Problem to work on
Your task is to repeat the lines below exactly, excluding any pictures they contain.

Stored data START

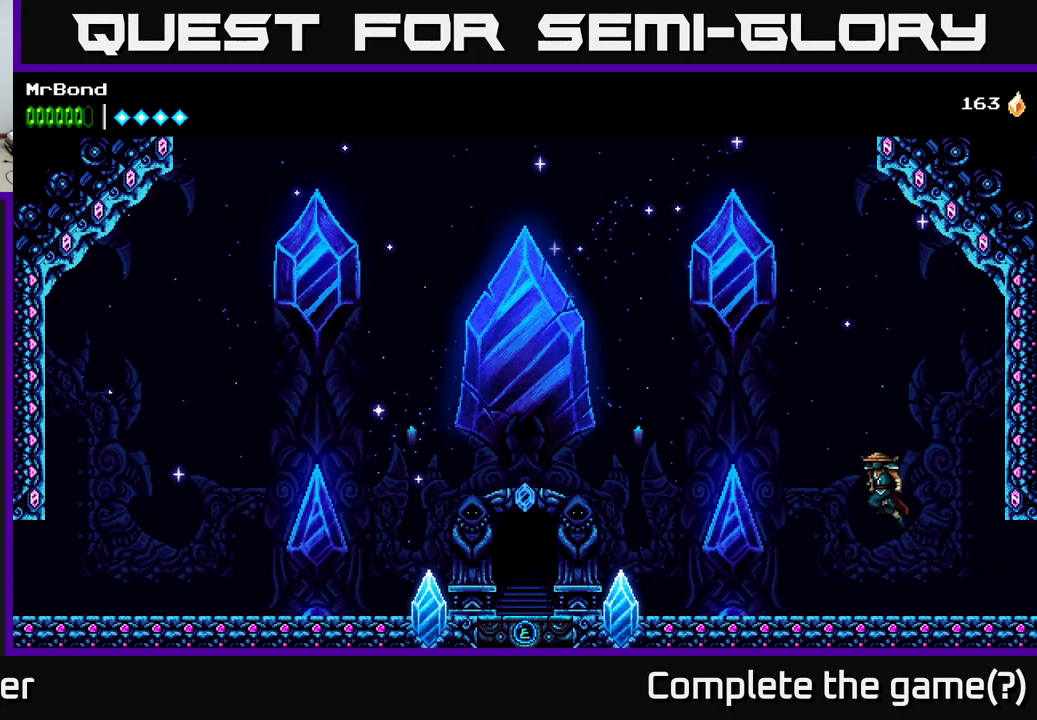
{"buttons": ["DPAD_LEFT"], "left_stick": "center", "right_stick": "center", "events": [[117, "A", "up"]]}
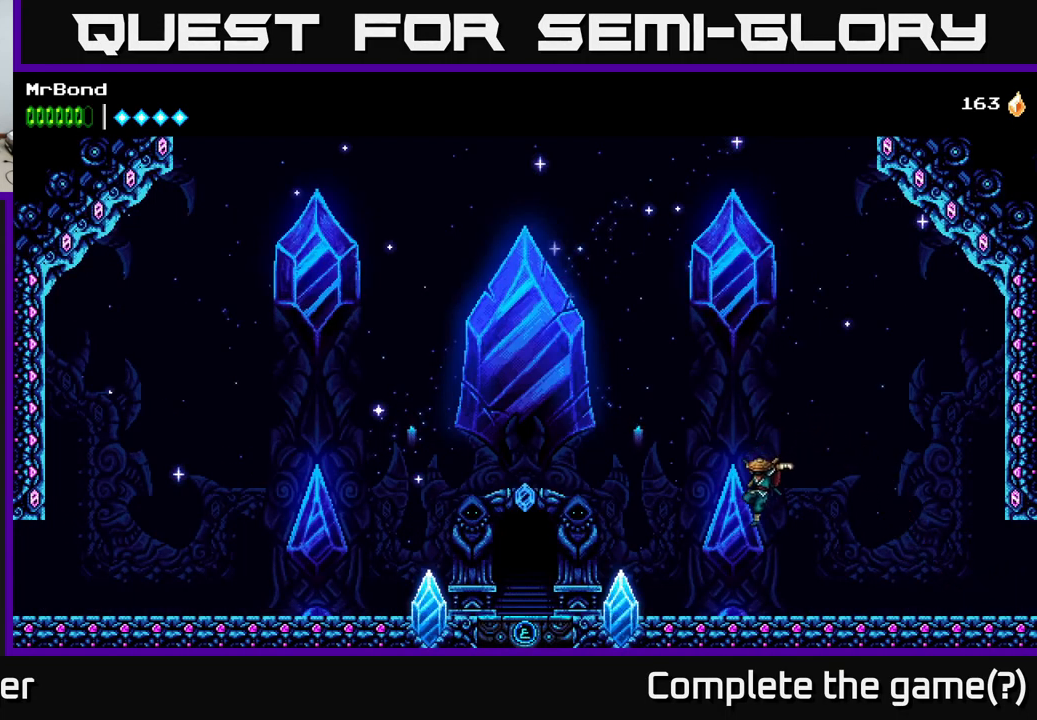
{"buttons": ["A", "DPAD_LEFT"], "left_stick": "center", "right_stick": "center", "events": [[167, "A", "down"]]}
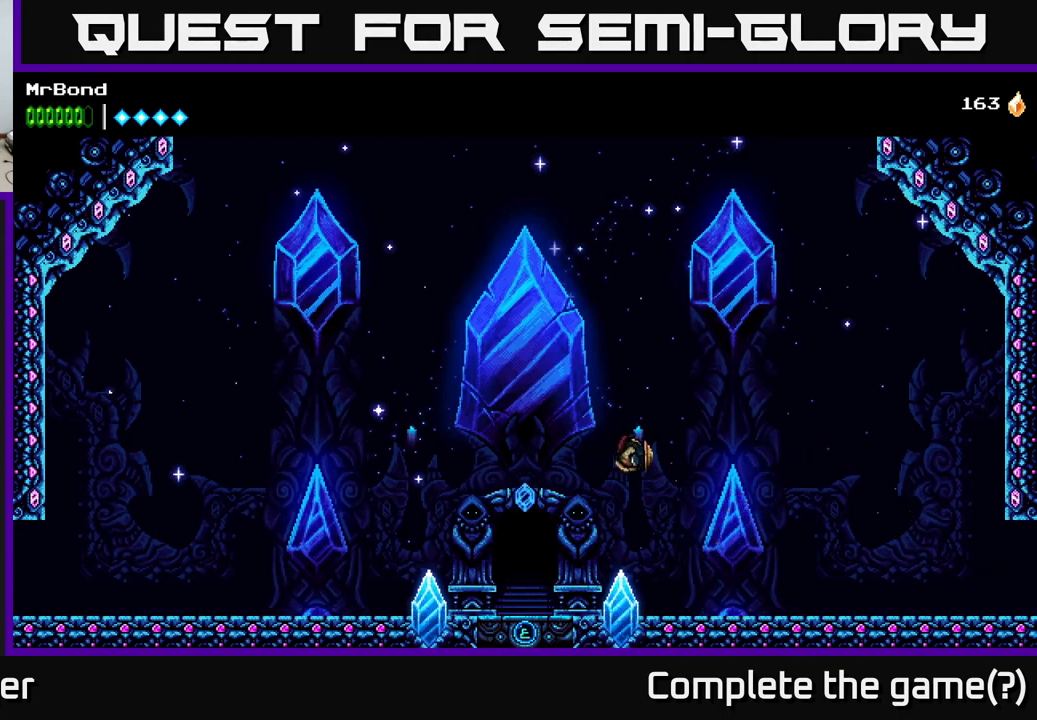
{"buttons": ["DPAD_LEFT"], "left_stick": "center", "right_stick": "center", "events": [[433, "A", "up"]]}
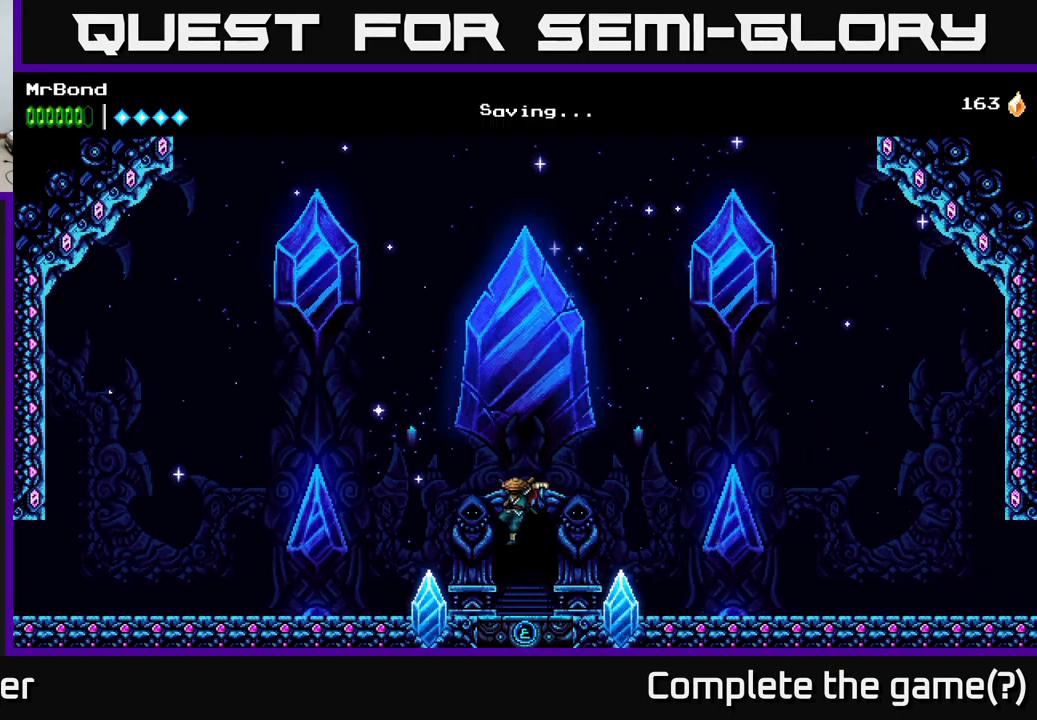
{"buttons": ["A", "DPAD_LEFT"], "left_stick": "center", "right_stick": "center", "events": [[216, "A", "down"]]}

Stored data END

Expected answer
{"buttons": ["DPAD_LEFT"], "left_stick": "center", "right_stick": "center", "events": [[117, "A", "up"]]}
{"buttons": ["A", "DPAD_LEFT"], "left_stick": "center", "right_stick": "center", "events": [[167, "A", "down"]]}
{"buttons": ["DPAD_LEFT"], "left_stick": "center", "right_stick": "center", "events": [[433, "A", "up"]]}
{"buttons": ["A", "DPAD_LEFT"], "left_stick": "center", "right_stick": "center", "events": [[216, "A", "down"]]}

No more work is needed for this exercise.